How Oral Hygiene Affects Your Overall Health
Whenever we visit the dentist's office, usually once in a blue moon, we are merely trying to get the visit over with as quickly as possible without listening to too many lectures about the importance of flossing. But does your dentist actually have good reason to harp on oral hygiene? I mean, other than reducing your plaque buildup?
According to medical experts, physicians are beginning to make connections between general overall health and the health of one's mouth.
A recent study showed that people with serious gum diseasewere 40% more likely to have another chronic medical condition as well.
How does your mouth relate to the rest of your body?
To begin with, most of us understand the reason we brush our teeth in the first place. You eat, and the food builds up bacteria on your teeth, which can make your gums susceptible to infection. If you have an infection, your body's immune system comes into play by attacking the infection, which makes your gums inflamed. Unless you take care of the infection, the pain and discomfort of the inflammation will continue.
Consider this: If inflammation continues, it releases chemicals that will eat away at your gums and the bone structure that holds your teeth in your mouth. The end result is severe gum disease, which can cause problems in other areas of your body.
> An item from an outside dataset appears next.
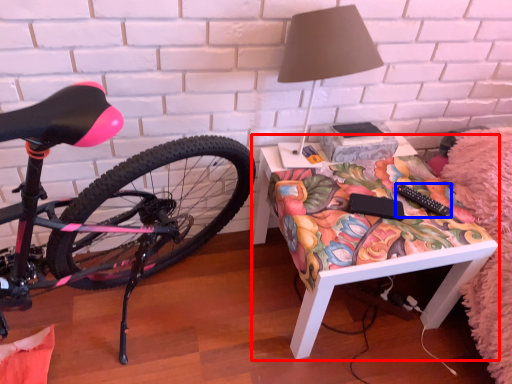
Question: Which of the following is the closest to the observer, desk (highlighted by a red box) or remote control (highlighted by a blue box)?

Choices:
 (A) desk
 (B) remote control

Answer: (A)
And that is a look at how your teeth can affect your general health.
Can brushing your teeth potentially stave off diabetes?
The short answer is yes. In looking at the details, that inflammation we referred to above from not properly brushing and flossing has the ability to weaken the body to the point where it can't properly control blood sugar levels. According to the president of the American Academy of Periodontology, Pamela McClain, DDS, "Periodontal disease further complicates diabetes because the inflammation impairs the body's ability to utilize insulin (the hormone that converts sugar into energy)."